ECLI:NL:RBNNE:2019:1662
Rechtbank Noord-Nederland
- Eerste aanleg - meervoudig
- Rechtspraak.nl
Beroep tegen WOZ-waarde van onroerende zaak voor dagverblijf
In deze zaak heeft de Rechtbank Noord-Nederland op 25 april 2019 uitspraak gedaan in een geschil over de WOZ-waarde van een onroerende zaak, die in gebruik is als dagverblijf voor personen met een ontwikkelingsachterstand en/of verstandelijke beperking. De eiseres, eigenaar van de onroerende zaak, had beroep ingesteld tegen de vastgestelde waarde van € 715.000 door de heffingsambtenaar van de gemeente Smallingerland. Eiseres betwistte de waarde en stelde dat deze te hoog was, en verdedigde een waarde van € 661.000. De rechtbank oordeelde dat de heffingsambtenaar onvoldoende aannemelijk had gemaakt dat het door hem gehanteerde archetype 'dagopvang op medische gronden' het meest voor de hand liggend was.

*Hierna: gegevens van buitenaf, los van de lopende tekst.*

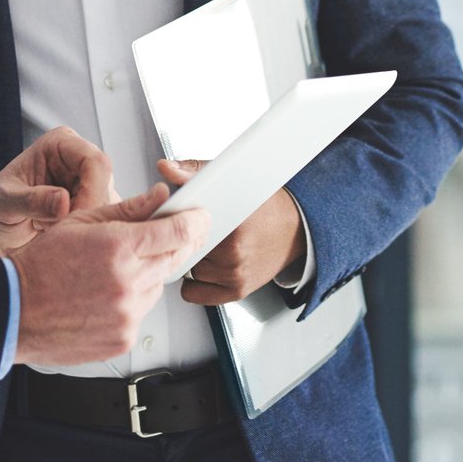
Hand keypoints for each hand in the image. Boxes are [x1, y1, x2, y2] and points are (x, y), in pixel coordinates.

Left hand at [0, 125, 115, 256]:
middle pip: (105, 184)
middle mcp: (78, 160)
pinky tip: (61, 237)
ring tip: (52, 232)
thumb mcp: (5, 202)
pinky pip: (100, 220)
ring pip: (107, 204)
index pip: (94, 161)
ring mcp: (87, 183)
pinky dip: (84, 233)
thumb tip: (63, 201)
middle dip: (88, 211)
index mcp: (60, 145)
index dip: (93, 191)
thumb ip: (31, 200)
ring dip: (85, 224)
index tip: (76, 218)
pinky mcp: (90, 205)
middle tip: (63, 232)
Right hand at [10, 184, 209, 366]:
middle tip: (165, 236)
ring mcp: (127, 315)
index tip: (199, 216)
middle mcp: (128, 283)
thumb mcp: (82, 222)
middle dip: (176, 245)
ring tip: (113, 270)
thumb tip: (160, 197)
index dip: (195, 221)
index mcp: (119, 248)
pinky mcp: (124, 338)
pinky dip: (132, 301)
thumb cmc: (41, 265)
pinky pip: (142, 313)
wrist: (14, 311)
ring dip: (149, 274)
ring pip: (159, 286)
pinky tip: (106, 294)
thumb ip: (128, 209)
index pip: (179, 232)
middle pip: (176, 258)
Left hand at [158, 158, 304, 305]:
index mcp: (231, 223)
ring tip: (209, 244)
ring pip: (187, 271)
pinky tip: (208, 265)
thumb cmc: (265, 205)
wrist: (296, 227)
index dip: (173, 222)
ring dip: (191, 260)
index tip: (173, 218)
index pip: (182, 227)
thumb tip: (166, 169)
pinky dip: (196, 282)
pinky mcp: (237, 290)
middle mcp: (233, 252)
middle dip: (183, 240)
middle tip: (195, 229)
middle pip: (182, 250)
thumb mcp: (231, 180)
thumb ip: (194, 173)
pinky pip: (193, 293)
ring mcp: (234, 274)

De rechtbank concludeerde dat de waarde van de onroerende zaak moest worden bepaald op basis van de gecorrigeerde vervangingswaarde, zoals door eiseres verdedigd. Uiteindelijk oordeelde de rechtbank dat de WOZ-waarde niet te hoog was vastgesteld en verklaarde het beroep ongegrond. De uitspraak is openbaar gemaakt en er is geen aanleiding voor een proceskostenveroordeling.